In lines 5-7 we create theano shared variables and set their values to the weekday, hour, and numtrains columns of our dataframe. These variables can later be reset to other values for posterior prediction without us having to redefine the model. Lines 11-20 define the statistical model as discussed above. Line 23 sets the stepper by which we explore the posterior probability distribution of our parameters — here we use a simple Metropolis algorithm. Line 26, finally, instructs pymc3 to run two Markov chains, each drawing 5000 samples from the posterior. You can (and should) make sure that the trace of samples for each parameter looks “reasonable”: the output of pm.traceplot(trace_numtrains) for each parameter should look like confined Brownian motion with an autocorrelation time short compared to the length of the chain. As an example consider the trace of the mean number of trains at noon on weekdays:

Even though the autocorrelation of samples in this trace is a bit high, there are enough independent samples to get a good approximation of the posterior probability distribution of this parameter (see the Gaussian-shaped histogram on the right side of the plot). pm.summary(trace_numtrains) can estimate how many independent samples are contained in each trace: for this example there are only 58 (out of 5000 total) samples.

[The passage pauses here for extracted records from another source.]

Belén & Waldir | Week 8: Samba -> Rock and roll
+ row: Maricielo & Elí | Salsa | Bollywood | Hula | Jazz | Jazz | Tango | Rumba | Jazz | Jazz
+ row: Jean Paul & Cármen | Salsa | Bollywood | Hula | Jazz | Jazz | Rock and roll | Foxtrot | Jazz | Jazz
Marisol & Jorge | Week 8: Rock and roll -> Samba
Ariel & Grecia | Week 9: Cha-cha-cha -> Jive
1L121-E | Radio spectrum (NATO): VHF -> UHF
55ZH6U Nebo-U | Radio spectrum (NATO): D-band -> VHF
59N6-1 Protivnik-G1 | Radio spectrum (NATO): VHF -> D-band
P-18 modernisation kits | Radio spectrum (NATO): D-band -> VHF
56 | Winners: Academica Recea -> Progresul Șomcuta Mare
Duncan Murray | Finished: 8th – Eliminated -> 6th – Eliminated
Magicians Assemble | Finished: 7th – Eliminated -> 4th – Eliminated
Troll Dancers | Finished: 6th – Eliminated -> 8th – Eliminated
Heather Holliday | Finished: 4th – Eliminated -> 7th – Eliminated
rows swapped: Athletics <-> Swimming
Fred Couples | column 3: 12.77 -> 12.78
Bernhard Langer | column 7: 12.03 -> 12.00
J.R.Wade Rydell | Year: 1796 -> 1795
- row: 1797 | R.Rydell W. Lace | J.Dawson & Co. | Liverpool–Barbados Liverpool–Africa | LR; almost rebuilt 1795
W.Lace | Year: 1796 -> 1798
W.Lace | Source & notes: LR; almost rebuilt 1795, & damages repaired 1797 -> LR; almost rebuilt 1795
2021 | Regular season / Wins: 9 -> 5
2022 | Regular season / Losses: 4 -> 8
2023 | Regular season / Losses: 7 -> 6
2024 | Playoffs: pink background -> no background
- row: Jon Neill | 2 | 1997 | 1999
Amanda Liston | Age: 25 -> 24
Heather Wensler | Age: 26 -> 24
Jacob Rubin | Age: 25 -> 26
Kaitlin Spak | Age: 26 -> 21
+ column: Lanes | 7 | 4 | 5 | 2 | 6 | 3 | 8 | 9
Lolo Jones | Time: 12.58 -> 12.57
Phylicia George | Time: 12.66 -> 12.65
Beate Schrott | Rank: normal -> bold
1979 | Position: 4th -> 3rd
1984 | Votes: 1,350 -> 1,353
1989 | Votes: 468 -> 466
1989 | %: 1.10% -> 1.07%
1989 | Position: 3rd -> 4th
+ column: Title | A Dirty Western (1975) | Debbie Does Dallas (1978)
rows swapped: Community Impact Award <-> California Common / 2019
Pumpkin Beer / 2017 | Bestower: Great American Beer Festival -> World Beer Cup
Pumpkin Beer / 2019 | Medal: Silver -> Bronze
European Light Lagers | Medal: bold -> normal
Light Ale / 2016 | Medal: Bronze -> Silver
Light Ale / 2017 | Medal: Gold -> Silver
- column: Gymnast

pm.summary(trace_numtrains)

Posterior prediction of the number of trains

Using the posterior samples in trace_numtrains we can now predict the number of trains in the subway system for an arbitrary time during a weekday or weekend:

#set the theano shared variables: 48 values total. The fist 24 are 0 to 24h on weekdays, the remaining values 0-24h on weekends.
weekday.set_value(np.concatenate((np.repeat(1, 24), np.repeat(0,24))))
hours.set_value(np.concatenate((np.arange(24, dtype='int32'), np.arange(24, dtype='int32'))))

#simulate the number of trains in the system
numtrains_posterior_predictive = pm.sample_posterior_predictive(samples=10000, model=model_numtrains, trace=trace_numtrains, var_names=['numtrains'])

We can then plot the predicted number of trains:

Posterior prediction of the number of trains in the NYC subway system for weekdays (blue) and weekends (red). Shaded areas are 95% confidence intervals. The scatter plot are the recorded data.

Precipitation and temperature during July 2019

Both precipitation and temperature could influence the delay probability in the NYC subway system. A downpour, for example, could drive a larger than usual crowd into the subway stations, which may cause delays during the boarding of trains. The following graphs show the data recorded in the precip and tempC columns of the dataframe.

That’s it! In the next posts we will explore how well these variables do at predicting subway delays.